▸ Exercises to complete
1 – List the section headings that appear below the title in the Diameter of Binary Tree page.
2 – Reproduce the Diameter of Binary Tree page word for word from "Given the root" to "through the root.".
3 – According to the Diameter of Binary Tree page, why is the diameter of a parent node p equal to max(diameter(c1), diameter(c2)) when the longest path does not pass through p? Answer in one to three sentences.

▸ Document text
□ □ □ □ □
Diameter of Binary Tree

Problem

Given the root of a binary tree, return the length of the diameter of the tree.

The diameter of a binary tree is the length of the longest path between any two nodes in a tree. This path may or may not pass through the root.

The length of a path between two nodes is represented by the number of edges between them.

Constraints

• The number of nodes in the tree is in the range [1, 104].
• -100 <= Node.val <= 100

Solution

The problem Diameter of Binary Tree can by solved by using a depth-first search. Let p be a parent node in a given binary tree and c1 and c2 its child nodes. Then, the path that decides the diameter of p can either pass or not pass p. If the longest path passes p, then the diameter can be gained with depth(c1) + depth(c2) where depth(n) is a maximum depth of node n. If, on the other hand, the longest path does not pass p, then the diameter of p becomes max(diameter(c1), diameter(c2)) where diameter(n) is a diameter of node n, since the longest path must still be a part of either c1 or c2. Therefore, by applying depth-first search, we’re able to determine the diameter from the leaves up to the root node.

Implementation

/**
 * Definition for a binary tree node.
 * struct TreeNode {
 *     int val;
 *     TreeNode *left;
 *     TreeNode *right;
 *     TreeNode() : val(0), left(nullptr), right(nullptr) {}
 *     TreeNode(int x) : val(x), left(nullptr), right(nullptr) {}
 *     TreeNode(int x, TreeNode *left, TreeNode *right) : val(x), left(left), right(right) {}
 * };
 */
class Solution
{
  private:
    int diameter;

  public:
    int helper(TreeNode *root)
    {
        if (root == NULL)
            return -1;

        int ldepth = helper(root->left) + 1;
        int rdepth = helper(root->right) + 1;
        diameter = max(diameter, ldepth + rdepth);

        return max(ldepth, rdepth);
    }

    int diameterOfBinaryTree(TreeNode *root)
    {
        diameter = 0;
        helper(root);

        return diameter;
    }
};
□ □ □ □ □
▸ Material provided

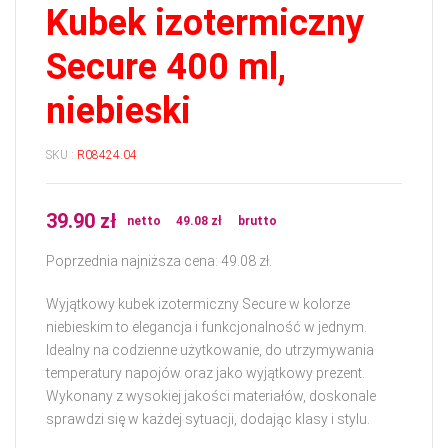
Kubek izotermiczny
Secure 400 ml,
niebieski
SKU :
R08424.04
39.90
zł
netto
49.08
zł
brutto
Poprzednia najniższa cena:
49.08
zł
.
Wyjątkowy kubek izotermiczny Secure w kolorze
niebieskim to elegancja i funkcjonalność w jednym.
Idealny na codzienne użytkowanie, do utrzymywania
temperatury napojów oraz jako wyjątkowy prezent.
Wykonany z wysokiej jakości materiałów, doskonale
sprawdzi się w każdej sytuacji, dodając klasy i stylu.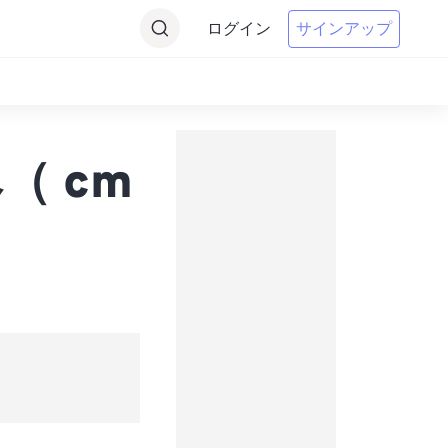
ログイン
サインアップ
へ（ cm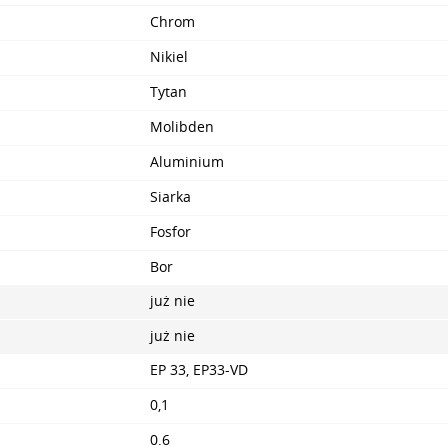
Chrom
Nikiel
Tytan
Molibden
Aluminium
Siarka
Fosfor
Bor
już nie
już nie
EP 33, EP33-VD
0,1
0.6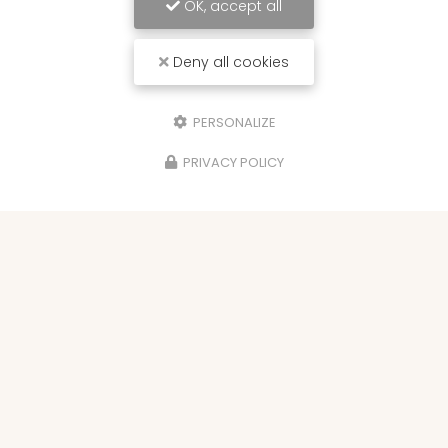
OK, accept all
Deny all cookies
PERSONALIZE
PRIVACY POLICY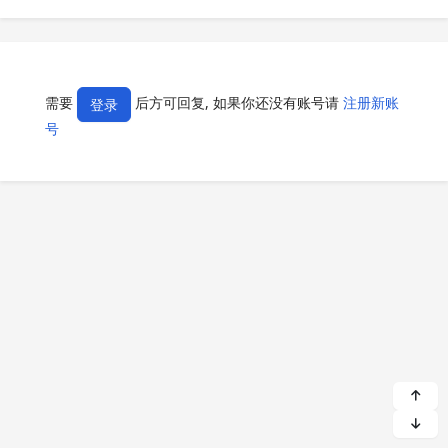
需要
后方可回复, 如果你还没有账号请
注册新账
登录
号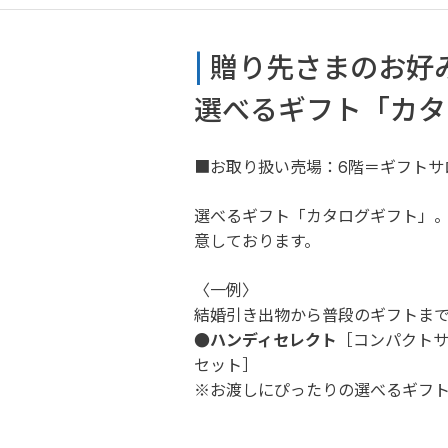
| 
贈り先さまのお好
選べるギフト「カタ
■お取り扱い売場：6階＝ギフトサ
選べるギフト「カタログギフト」
意しております。
〈一例〉
結婚引き出物から普段のギフトま
●ハンディセレクト
［コンパクト
セット］
※お渡しにぴったりの選べるギフ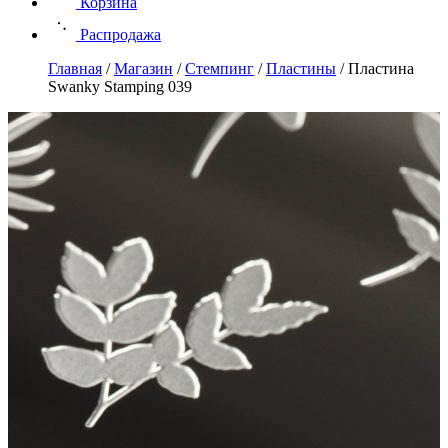
Корзина
Распродажа
Главная
/
Магазин
/
Стемпинг
/
Пластины
/
Пластина
Swanky Stamping 039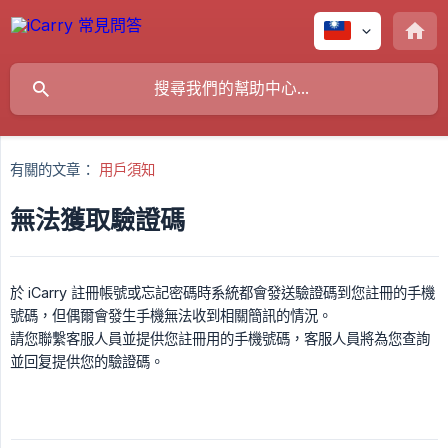
有關的文章：
用戶須知
無法獲取驗證碼
於 iCarry 註冊帳號或忘記密碼時系統都會發送驗證碼到您註冊的手機
號碼，但偶爾會發生手機無法收到相關簡訊的情況。
請您聯繫客服人員並提供您註冊用的手機號碼，客服人員將為您查詢
並回复提供您的驗證碼。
□ □ □ □ □
▸ Responses in order
1 –
Problem
Constraints
Solution
Implementation

2 –
Given the root of a binary tree, return the length of the diameter of the tree.

The diameter of a binary tree is the length of the longest path between any two nodes in a tree. This path may or may not pass through the root.

3 – When the longest path does not pass through p, it must still be part of either c1 or c2. So the diameter of p is the larger of the diameters of those two child nodes.